How do I evaluate #int(e^(3x))/(e^(6x)-36)1/2dx#?

1 Answer
Jan 28, 2015

The solution is #1/72(ln|(e^(3x)-6)/(e^(3x)+6)|)+c#.

First of all the #1/2# can go out of the sign of integral and it is possible to notice that #e^(6x)=(e^(3x))^2#.

Then the substitution method will be used:

#e^(3x)=trArr3x=ln(t)rArrx=1/3ln(t)rArrdx=(1/3)(1/t)dt#

The integral now is:

#1/2intt/(t^2-36)(1/3)(1/t)dt=1/6int1/((t-6)(t+6))dt#

In the last passage the denominator was factored.

Now it is necessary to "disjoint" the fraction in two fractions using this method:

#1/((t-6)(t+6))=A/(t-6)+B/(t+6)=(A(t+6)+B(t-6))/((t-6)(t+6))#

The fraction on the left has to be identical to the one on the right, the two denominators are identical, so #A# and #B# have to be find.

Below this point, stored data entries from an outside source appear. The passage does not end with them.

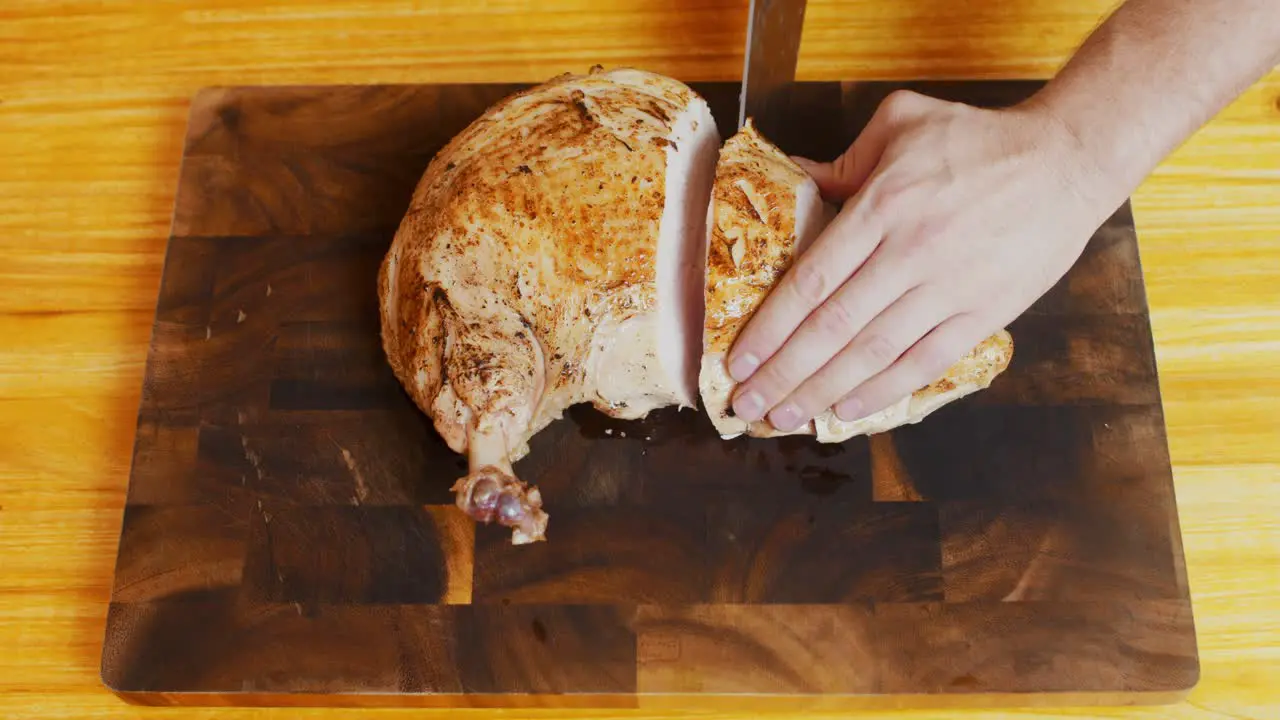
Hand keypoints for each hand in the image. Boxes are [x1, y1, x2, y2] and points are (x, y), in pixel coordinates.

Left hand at [727, 89, 1123, 430]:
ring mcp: (949, 288)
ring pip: (872, 353)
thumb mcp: (904, 122)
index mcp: (883, 206)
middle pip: (832, 328)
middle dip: (783, 373)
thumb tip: (791, 178)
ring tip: (785, 418)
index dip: (770, 328)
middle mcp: (910, 252)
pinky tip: (845, 410)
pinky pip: (924, 363)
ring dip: (821, 391)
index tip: (738, 359)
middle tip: (748, 403)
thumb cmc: (980, 140)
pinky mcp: (984, 313)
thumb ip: (844, 159)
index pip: (811, 280)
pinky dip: (882, 391)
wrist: (1069, 160)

The numerator #1# has to be identical to #A(t+6)+B(t-6)#.
Two polynomials are identical if they assume the same values for the same value of #x#.

So:

If #t=6# then #1=A(6+6)+B(6-6)rArr1=12ArArrA=1/12#

If #t=-6# then #1=A(-6+6)+B(-6-6)rArr1=-12BrArrB=-1/12#

The integral bacames:

#1/6int((1/12)/(t-6)-(1/12)/(t+6))dt=(1/6)(1/12)int(1/(t-6)-1/(t+6))dt=1/72(ln|t-6|-ln|t+6|)+c#

In the last passage it was used the immediate integral:

#int(f'(x))/f(x)dx=ln|f(x)|+c#.

It not necessary, but kind, to use the logarithmic property: #lna-lnb=ln(a/b)#.

So the solution is: #1/72ln|(t-6)/(t+6)|+c#.

Now it is necessary to "return" to the old variable, #x#.

(#t=e^(3x)#)

#I=1/72(ln|(e^(3x)-6)/(e^(3x)+6)|)+c#.